How Much Implausibility Can You Get Away With?

I’ve written about realism in the movies and fiction before, but I want to take a different approach to it today. Last night, Denisa and I watched Tower Heist. For those of you who don’t know, it’s a caper film about some high-class apartment building employees who decide to rob a Wall Street fat cat, since he Ponzi’ed them out of their pensions. Looking over the IMDB page, it looks like it was originally conceived as an African American Ocean’s Eleven, and indeed, it even has one of the same writers as that film. (Although one red flag is that it has FIVE writers listed in the credits. Not often a sign of a solid script.)

We enjoyed the movie. It was fun, in a caper-y sort of way. I’d give it a light hearted three stars, maybe two and a half. Eddie Murphy is better in this than he’s been in a live-action movie in years, mainly because he’s playing a character with a backbone, and not a Disney lead. (Go figure.) Ben Stiller is very Ben Stillery, and the rest of the cast is solid, if not necessarily out-of-the-ballpark good.

But what I really want to talk about is the plot. I’ll try not to give away too many spoilers, since some of you might want to watch the movie at some point. Let’s just say that the laws of physics don’t necessarily seem to be followed consistently throughout the movie. Key plot points–seemingly insurmountable plot points–are glossed over off camera. In other words, what you actually see in the movie defies all probability. What you DON’T see in the movie is just plain never going to happen.

And yet it does, and we’re supposed to be okay with that.

And you know what’s funny? I kind of am okay with it. What’s up with that? (For a fuller discussion of just how ridiculous the plot is, go here. But there are major spoilers there, so watch out.)

When I’m writing a book, coming up with a plot, I’ll often get to a spot where I have no idea how in the world the protagonist gets out of the bind I’ve put him/her in. I’ve always taken the approach of solving things in a manner that’s at least fairly plausible. I’ve never just put in a section break, said “twenty minutes later,” and then have the problem magically solved. Mainly because I worry about irritating or alienating my audience.

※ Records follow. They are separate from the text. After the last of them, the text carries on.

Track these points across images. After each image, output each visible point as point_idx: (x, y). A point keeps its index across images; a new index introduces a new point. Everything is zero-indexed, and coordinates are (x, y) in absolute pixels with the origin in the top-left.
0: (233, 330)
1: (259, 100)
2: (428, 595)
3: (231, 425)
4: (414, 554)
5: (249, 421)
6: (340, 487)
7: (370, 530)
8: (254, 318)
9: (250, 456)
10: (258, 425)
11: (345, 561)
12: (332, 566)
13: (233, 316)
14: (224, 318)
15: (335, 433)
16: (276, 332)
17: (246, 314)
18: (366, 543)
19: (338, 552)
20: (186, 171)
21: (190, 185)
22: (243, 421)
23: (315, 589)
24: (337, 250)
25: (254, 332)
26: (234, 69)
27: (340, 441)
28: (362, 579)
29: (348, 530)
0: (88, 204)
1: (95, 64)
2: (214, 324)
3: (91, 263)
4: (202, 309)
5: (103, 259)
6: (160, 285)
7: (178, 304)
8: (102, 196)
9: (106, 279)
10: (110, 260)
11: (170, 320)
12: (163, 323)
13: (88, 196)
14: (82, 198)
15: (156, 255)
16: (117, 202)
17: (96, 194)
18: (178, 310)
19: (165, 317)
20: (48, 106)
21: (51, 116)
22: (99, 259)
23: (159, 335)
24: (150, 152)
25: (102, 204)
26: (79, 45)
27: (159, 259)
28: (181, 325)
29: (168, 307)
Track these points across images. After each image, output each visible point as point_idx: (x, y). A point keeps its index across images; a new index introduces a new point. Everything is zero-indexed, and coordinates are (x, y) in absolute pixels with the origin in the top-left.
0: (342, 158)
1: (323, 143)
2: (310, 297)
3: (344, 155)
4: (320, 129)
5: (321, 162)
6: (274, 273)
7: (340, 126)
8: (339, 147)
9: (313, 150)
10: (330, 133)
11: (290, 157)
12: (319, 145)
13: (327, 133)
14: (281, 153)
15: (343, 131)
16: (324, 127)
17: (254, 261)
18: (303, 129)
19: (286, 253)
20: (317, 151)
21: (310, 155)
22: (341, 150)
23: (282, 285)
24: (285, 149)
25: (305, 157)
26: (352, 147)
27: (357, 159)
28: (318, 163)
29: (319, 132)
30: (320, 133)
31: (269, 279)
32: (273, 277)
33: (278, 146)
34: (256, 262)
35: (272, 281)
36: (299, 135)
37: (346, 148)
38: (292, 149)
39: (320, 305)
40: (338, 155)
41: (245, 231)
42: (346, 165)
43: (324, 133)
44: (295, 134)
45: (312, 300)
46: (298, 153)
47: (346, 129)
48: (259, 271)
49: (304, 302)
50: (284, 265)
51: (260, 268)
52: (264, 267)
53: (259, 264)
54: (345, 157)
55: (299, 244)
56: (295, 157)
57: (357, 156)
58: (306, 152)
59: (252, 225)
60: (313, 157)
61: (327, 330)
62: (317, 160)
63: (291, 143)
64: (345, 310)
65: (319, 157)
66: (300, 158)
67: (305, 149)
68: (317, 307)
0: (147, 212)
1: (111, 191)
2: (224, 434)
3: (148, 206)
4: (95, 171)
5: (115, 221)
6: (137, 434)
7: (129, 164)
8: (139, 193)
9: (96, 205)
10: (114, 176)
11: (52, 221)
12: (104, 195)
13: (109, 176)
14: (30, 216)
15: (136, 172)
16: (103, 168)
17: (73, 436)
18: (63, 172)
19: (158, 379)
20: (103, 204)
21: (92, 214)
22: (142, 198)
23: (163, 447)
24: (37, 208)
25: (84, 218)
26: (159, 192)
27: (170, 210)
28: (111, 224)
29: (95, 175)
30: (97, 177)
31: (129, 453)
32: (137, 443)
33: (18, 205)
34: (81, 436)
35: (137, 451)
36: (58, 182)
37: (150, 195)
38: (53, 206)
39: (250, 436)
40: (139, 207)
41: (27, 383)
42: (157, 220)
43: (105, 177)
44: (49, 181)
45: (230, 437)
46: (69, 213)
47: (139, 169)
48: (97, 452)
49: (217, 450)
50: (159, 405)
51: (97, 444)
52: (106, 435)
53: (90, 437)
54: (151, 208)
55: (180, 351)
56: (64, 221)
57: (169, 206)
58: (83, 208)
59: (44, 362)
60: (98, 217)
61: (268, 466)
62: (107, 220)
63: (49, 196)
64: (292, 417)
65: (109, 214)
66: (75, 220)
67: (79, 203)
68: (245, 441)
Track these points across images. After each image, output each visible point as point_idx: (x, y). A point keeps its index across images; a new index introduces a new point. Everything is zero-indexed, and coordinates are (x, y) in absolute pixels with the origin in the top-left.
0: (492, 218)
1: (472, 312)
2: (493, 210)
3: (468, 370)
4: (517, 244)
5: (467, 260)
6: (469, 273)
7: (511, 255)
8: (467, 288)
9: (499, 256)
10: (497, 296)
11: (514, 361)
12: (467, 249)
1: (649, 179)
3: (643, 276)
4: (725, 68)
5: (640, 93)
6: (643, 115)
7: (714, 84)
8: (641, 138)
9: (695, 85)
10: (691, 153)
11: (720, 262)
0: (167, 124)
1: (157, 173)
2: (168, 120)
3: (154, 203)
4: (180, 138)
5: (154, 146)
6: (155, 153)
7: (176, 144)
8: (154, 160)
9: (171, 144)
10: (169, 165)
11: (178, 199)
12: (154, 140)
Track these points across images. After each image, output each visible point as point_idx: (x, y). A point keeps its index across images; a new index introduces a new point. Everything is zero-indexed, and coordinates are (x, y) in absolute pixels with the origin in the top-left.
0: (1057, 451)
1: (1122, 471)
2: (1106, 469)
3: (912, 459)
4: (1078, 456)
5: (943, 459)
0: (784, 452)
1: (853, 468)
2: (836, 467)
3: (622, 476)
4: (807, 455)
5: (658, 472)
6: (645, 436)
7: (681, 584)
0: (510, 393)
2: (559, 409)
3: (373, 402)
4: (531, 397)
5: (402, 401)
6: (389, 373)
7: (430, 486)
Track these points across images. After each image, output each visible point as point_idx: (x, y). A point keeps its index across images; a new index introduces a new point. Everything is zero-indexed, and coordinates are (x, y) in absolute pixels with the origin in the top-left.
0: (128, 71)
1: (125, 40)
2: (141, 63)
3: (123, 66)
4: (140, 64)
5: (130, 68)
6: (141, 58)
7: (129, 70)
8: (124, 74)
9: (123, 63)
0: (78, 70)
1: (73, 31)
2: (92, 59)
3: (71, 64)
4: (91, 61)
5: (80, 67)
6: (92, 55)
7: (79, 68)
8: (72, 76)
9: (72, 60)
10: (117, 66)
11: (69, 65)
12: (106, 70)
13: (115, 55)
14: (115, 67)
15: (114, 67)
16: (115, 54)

And yet as an audience member, I was kind of okay when they did just that in this movie.

As I think about, it comes down to whether I want my books to be okay/good, or great/incredible. The plot of Tower Heist is okay/good. The plot to Ocean’s Eleven is fantastic, in my boo. The twists totally work. Not because they’re incredibly believable, but they’re believable enough. Yes, if I take a step back and start studying the plot too hard, then there starts to be some holes here and there, but it passes when I’m in the moment.

Tower Heist doesn’t pull off that stunt. I kept getting thrown out of the movie, wondering just how ridiculous and unbelievable they could really get. That’s not a recipe for a great movie.

Am I alone here? Do most people just not care? How much belief are you willing to suspend before you cross the threshold and give up on expecting the movie or book to be believable? How much should I care as an author?

Deep questions for a Friday, I know. I’d be interested to hear your take on it, though.